Maryland Broadband Network Promises Major Rewards

KCI Designs, Executes Historic 1,200-Mile Design, Construction Project
By Jeff Griffin, Senior Editor | January 2013, Vol. 68, No. 1

The design criteria instructions furnished to the engineering teams specified the utilization of the most effective construction methodology, said Siemek. Because of significant make-ready costs associated with placing cables on existing utility poles, the percentages changed to 15 percent aerial, 85 percent underground. Eighty percent of underground cable in Baltimore was placed in existing utility pathways.

“Aerial construction costs ranged from $5,000 to $30,000 per pole, depending on the complexity of the make-ready work,” Siemek said. “KCI’s recommended alternative underground alignments saved more than $500,000 in construction costs over following aerial routes lined with severely congested poles.”

Shifting large portions of the network from aerial to underground went smoothly and did not delay construction schedules. Siemek said KCI’s knowledge of the engineering and construction permit requirements within the nine jurisdictions expedited the transition.

Open-cut construction was utilized when there were existing utilities in conflict.
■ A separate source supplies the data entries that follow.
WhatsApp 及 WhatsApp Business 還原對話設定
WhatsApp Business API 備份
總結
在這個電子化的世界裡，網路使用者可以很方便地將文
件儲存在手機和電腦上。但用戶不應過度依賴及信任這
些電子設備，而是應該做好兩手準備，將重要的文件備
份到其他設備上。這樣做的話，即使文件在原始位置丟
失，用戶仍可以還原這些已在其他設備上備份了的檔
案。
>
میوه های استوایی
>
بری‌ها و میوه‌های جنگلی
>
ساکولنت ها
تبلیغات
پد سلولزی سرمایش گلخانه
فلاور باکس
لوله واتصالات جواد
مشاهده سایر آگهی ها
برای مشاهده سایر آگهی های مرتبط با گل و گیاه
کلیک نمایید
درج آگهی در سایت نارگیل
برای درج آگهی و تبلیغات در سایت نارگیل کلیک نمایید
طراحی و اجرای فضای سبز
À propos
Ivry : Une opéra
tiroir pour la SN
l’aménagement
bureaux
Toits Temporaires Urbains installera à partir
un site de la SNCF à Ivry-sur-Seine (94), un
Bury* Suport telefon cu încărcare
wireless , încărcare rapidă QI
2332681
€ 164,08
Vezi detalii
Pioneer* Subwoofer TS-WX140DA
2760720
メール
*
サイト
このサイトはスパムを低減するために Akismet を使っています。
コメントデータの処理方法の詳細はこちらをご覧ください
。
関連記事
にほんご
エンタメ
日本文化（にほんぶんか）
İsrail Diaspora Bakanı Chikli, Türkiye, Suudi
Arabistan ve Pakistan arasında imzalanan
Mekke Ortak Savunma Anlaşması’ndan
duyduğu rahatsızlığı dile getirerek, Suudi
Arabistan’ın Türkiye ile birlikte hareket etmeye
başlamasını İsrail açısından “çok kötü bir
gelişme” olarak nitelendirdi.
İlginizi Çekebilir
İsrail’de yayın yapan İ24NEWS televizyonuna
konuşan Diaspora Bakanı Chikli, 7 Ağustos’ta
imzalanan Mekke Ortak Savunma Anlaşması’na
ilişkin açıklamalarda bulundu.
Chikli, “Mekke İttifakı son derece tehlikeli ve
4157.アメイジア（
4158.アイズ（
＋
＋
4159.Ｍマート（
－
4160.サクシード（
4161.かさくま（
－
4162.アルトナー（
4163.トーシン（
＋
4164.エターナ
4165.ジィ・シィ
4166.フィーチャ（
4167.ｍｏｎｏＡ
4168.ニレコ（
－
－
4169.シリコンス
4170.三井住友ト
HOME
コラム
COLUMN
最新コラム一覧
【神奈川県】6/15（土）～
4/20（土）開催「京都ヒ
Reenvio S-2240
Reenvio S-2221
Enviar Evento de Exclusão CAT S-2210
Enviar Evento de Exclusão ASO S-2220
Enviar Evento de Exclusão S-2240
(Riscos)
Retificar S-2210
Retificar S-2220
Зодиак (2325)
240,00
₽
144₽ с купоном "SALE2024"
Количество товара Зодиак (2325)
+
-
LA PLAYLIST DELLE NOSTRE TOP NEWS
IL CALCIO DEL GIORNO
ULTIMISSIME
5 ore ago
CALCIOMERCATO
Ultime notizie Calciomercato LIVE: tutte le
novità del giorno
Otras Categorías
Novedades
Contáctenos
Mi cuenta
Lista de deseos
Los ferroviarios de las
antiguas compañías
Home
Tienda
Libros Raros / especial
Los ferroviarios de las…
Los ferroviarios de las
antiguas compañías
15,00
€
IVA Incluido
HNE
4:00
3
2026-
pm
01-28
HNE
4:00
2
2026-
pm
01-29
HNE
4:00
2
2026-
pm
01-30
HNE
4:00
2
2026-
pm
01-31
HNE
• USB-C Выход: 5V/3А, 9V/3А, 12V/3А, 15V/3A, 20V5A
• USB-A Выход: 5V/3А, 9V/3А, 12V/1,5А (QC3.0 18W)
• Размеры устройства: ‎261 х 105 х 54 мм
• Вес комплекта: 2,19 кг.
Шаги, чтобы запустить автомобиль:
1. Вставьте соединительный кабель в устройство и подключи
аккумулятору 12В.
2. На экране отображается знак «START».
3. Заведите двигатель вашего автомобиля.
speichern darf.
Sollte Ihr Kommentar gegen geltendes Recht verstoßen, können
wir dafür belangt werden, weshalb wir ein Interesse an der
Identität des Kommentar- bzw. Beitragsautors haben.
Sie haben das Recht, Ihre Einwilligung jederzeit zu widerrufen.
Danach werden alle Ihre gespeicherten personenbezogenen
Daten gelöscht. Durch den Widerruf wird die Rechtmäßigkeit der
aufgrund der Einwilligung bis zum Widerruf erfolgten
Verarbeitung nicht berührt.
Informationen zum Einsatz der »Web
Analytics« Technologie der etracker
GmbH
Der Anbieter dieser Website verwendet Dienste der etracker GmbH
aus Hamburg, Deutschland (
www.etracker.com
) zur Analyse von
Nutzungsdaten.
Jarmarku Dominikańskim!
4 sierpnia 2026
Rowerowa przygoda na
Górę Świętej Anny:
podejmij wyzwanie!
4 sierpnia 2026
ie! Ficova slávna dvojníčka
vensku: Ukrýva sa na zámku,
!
The project encompassed urban and suburban areas so all types of construction methods and environments were encountered. Surface conditions ranged from asphalt top coat over reinforced concrete road base to turf areas.

Busy boring

Horizontal directional drilling (HDD) was the predominant method of construction for underground conduit installation. Bores were made for street crossings, along street rights-of-way, water crossings and surface obstacles.

“KCI had as many as 17 drilling subcontractors operating 68 drill units and approximately 100 technicians working at the peak of construction,” said Siemek.

Bores ranged from 100 to 600 feet with the average approximately 500 feet. HDD equipment included compact models with pullback ratings from 5,000 to 9,000 pounds and medium-size machines with 20,000 pounds of pullback.

Wherever trenchless underground construction was used, test pits were excavated to visibly identify locations of all existing utilities along the proposed cable routes.

Standard duct on the project was two-inch diameter SDR11 HDPE. All pipe was rolled on reels. Mechanical connectors were made at test pits or tie-ins. Approximately 95 percent of the installation was single two-inch duct, no bundling.

KCI placed the cable using conventional pulling methods. Fifty-foot slack loops were required at each hand box placed approximately 500 feet apart. Siemek said this made pulling a more economical option compared to blowing.